Apesar de no título do documentário se traduzir assholes para cretinos, faz mais sentido falar de assholes, pelo impacto sonoro da palavra, numa maior abrangência que não é coberta pela tradução “cretino”. O original asshole inclui também os vários tipos de assholes que o professor de filosofia na Universidade da Califórnia, Aaron James, encontra e desenvolve no seu livro, bem como noutro, também referido na entrevista que fizemos ao telefone com o autor, lançado anos mais tarde e dedicado a Donald Trump (ainda antes de ser eleito presidente): Assholes: A Theory of Donald Trump.
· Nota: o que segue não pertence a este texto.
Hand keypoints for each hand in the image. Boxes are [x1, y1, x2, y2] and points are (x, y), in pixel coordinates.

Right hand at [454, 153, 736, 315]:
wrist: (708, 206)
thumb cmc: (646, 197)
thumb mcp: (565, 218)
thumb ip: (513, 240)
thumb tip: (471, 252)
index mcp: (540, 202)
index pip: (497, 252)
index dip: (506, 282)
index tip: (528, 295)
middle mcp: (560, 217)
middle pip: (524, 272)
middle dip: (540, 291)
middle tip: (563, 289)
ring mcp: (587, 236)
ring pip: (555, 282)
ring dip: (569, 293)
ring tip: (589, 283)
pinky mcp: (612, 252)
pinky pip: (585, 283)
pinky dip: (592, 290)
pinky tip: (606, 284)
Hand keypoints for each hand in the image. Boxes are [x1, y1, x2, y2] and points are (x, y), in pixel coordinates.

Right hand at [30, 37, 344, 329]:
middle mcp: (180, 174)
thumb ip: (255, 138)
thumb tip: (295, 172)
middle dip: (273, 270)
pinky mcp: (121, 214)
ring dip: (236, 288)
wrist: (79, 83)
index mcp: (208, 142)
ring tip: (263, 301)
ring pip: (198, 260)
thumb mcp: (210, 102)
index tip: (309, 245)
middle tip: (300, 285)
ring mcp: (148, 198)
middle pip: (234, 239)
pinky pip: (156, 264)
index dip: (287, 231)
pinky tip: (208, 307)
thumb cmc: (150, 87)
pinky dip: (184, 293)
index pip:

Ridículo? Parvo? Não, o assunto é sério e o documentário faz uma boa atualização para o presente do best seller do New York Times. Explica como chegámos a este ponto e de como as novas gerações lidam com este tipo de cultura, por vezes aceitando-a como uma fórmula de sucesso. O documentário estreia esta quarta-feira, dia 29 de abril, às 22h30, no Odisseia.